Digestive tract-targeted delivery: In oral medications, Fmoc-Arg(Pbf)-OH-modified carriers resist degradation by gastric acid (pH 1–3)—the Pbf protective group remains partially attached, maintaining carrier stability. Upon entering the intestine (pH 6.5–7.5), as pH increases, the Pbf protective group gradually detaches, enhancing carrier charge, binding to intestinal mucosal cells, and releasing the drug to improve oral bioavailability.
2. Carrier Degradation Based on Chemical Bond Cleavage
Introduction of acid-sensitive bonds: Linking Fmoc-Arg(Pbf)-OH to the carrier main chain via imine bonds (pH-sensitive) leads to imine bond hydrolysis under acidic conditions, accompanied by Pbf protective group detachment, prompting rapid carrier degradation through dual actions. For instance, introducing Fmoc-Arg(Pbf)-OH as a linker in PEG-polycaprolactone (PCL) copolymers shows imine bond hydrolysis rate at pH 5.5 is 10 times that at pH 7.4, with drug release exceeding 80% within 24 hours, compared to only 20% under neutral conditions.
III. Application Advantages and Challenges of Fmoc-Arg(Pbf)-OH-Modified Carriers
1. Advantages
Dual response mechanism: The synergistic effect of Pbf protective group acid sensitivity and arginine guanidino charge properties enables carriers to exhibit stepwise responses under different pH gradients, enhancing precision in targeted drug release.
Biocompatibility and degradability: As a natural amino acid, arginine-modified carriers can be gradually metabolized by in vivo enzymes, reducing long-term toxicity risks and suiting long-term drug administration scenarios.
Multifunctional modification: The positive charge of guanidino groups can further bind to nucleic acids (e.g., siRNA) or negatively charged drugs, achieving integrated "carriage-release" via pH response—for example, in constructing gene therapy vectors.
2. Challenges and Improvement Directions
Regulation of pH response thresholds: Current pH responses of Fmoc-Arg(Pbf)-OH are mainly focused on strongly acidic (pH < 4) or weakly acidic (pH 6.0–6.5) environments. Responsiveness to near-neutral inflamed sites (e.g., atherosclerotic plaque pH 6.8–7.2) requires optimization, achievable by introducing other pH-sensitive groups (such as phthalimide) to adjust response thresholds.

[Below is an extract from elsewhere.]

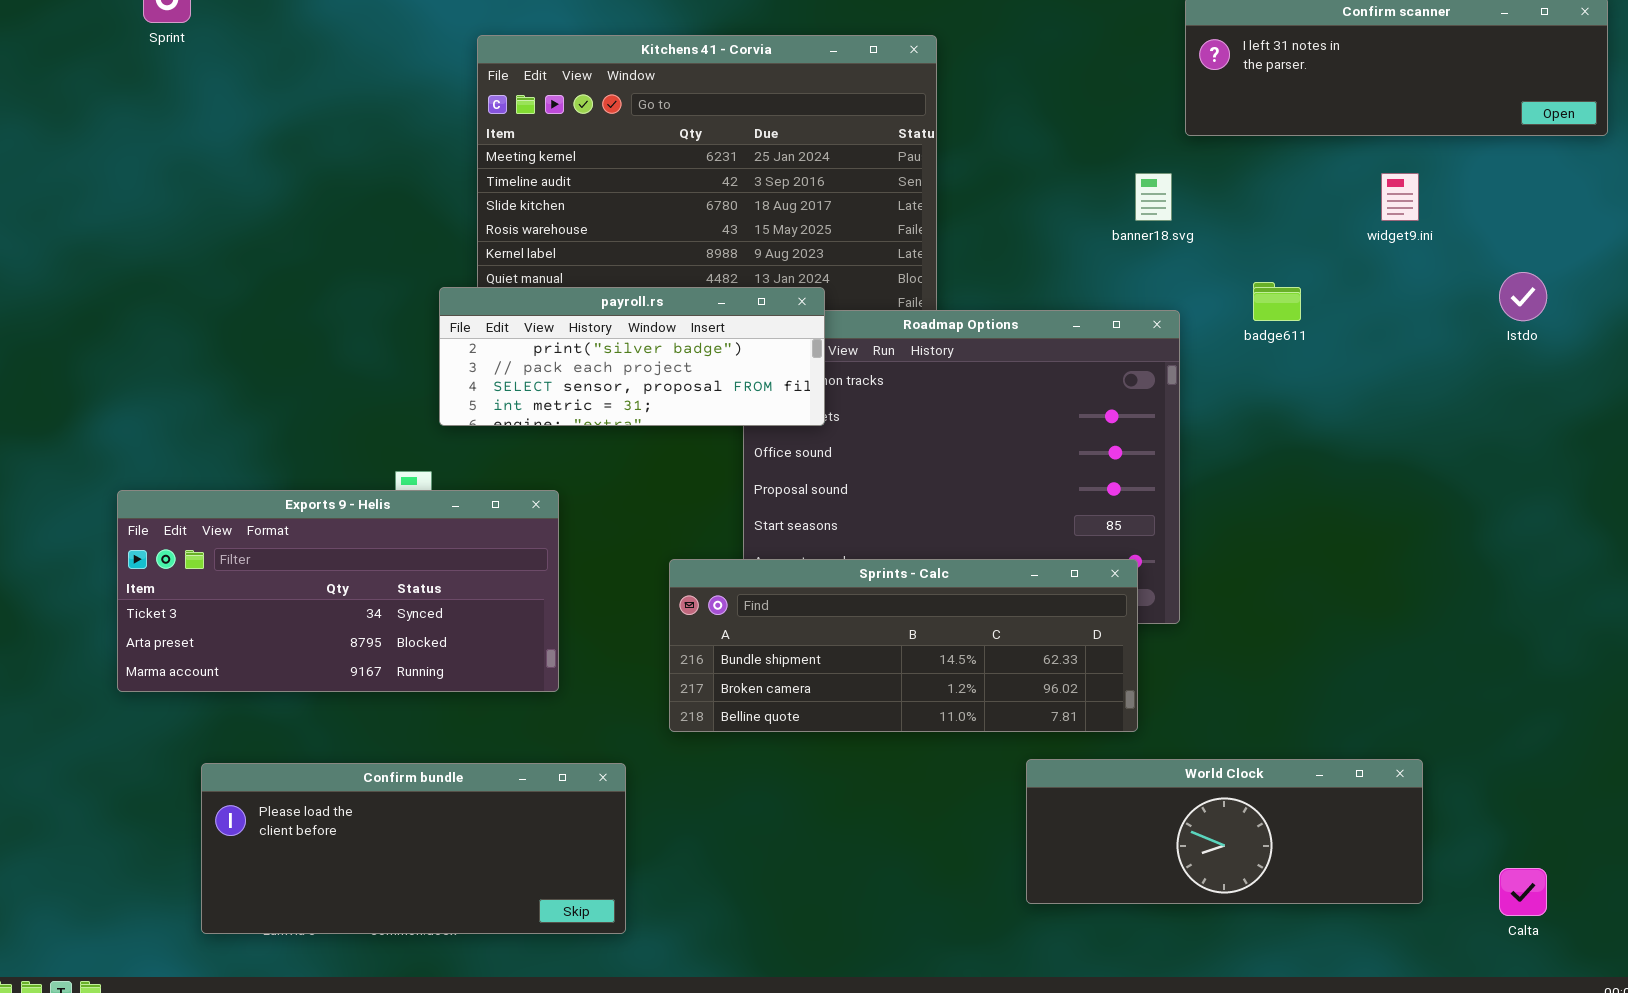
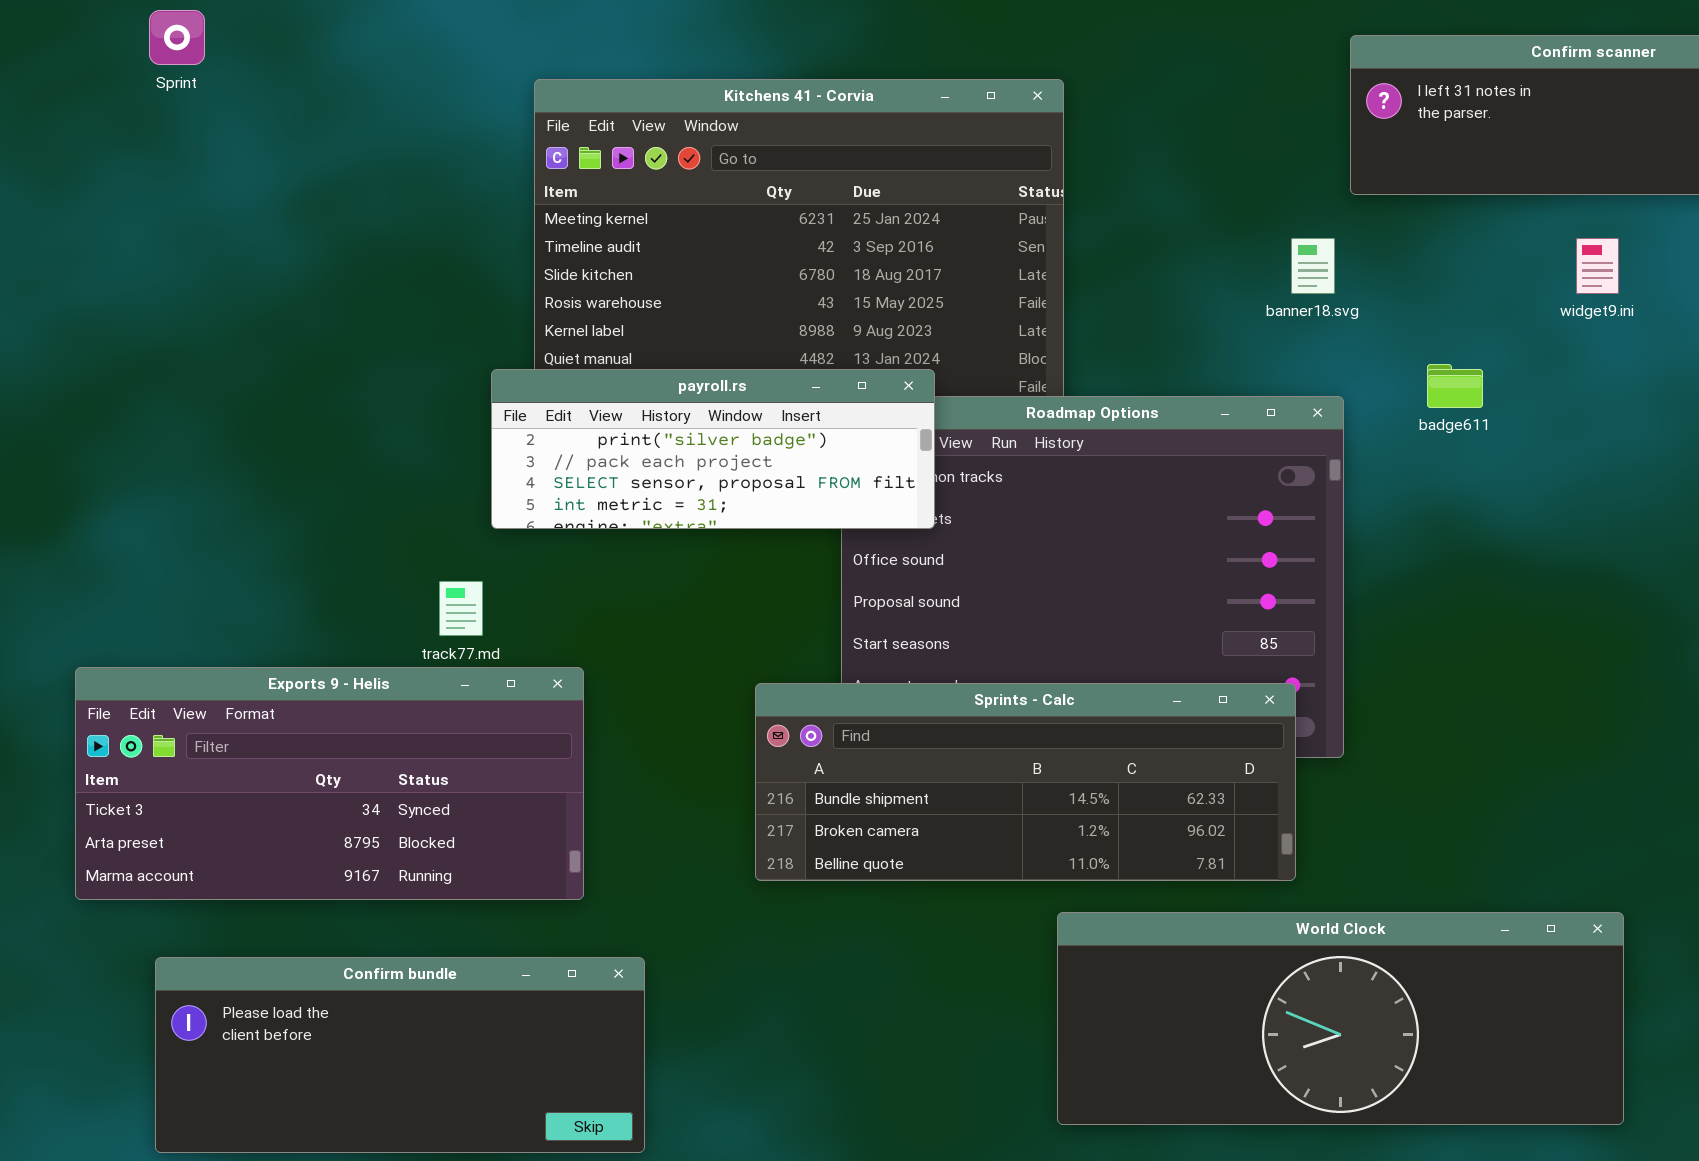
Exports 9 - Helis: [117,490,559,692] -> [75,667,584,900], moved
World Clock: [1026,759,1423,904] -> [1057,912,1624,1125], resized
Confirm bundle: [201,763,626,934] -> [155,957,645,1153], moved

In vivo stability and immunogenicity: The Fmoc group as a protective group may trigger mild immune reactions, requiring improvement by shortening modification chain lengths or replacing it with more biocompatible protective groups (e.g., Boc-tert-butoxycarbonyl).
IV. Conclusion
Fmoc-Arg(Pbf)-OH provides a design paradigm of "chemical modification-microenvironment response-precise drug release" for pH-responsive drug delivery systems through its acid-sensitive protective groups and charge-responsive moieties. Its core lies in leveraging the pH-dependent charge changes and chemical bond cleavage properties of arginine derivatives to achieve carrier disassembly and drug release at specific physiological sites, offering new technical pathways for tumor-targeted therapy, oral drug delivery, and other fields. Future efforts should further optimize response thresholds and biocompatibility to advance clinical translation.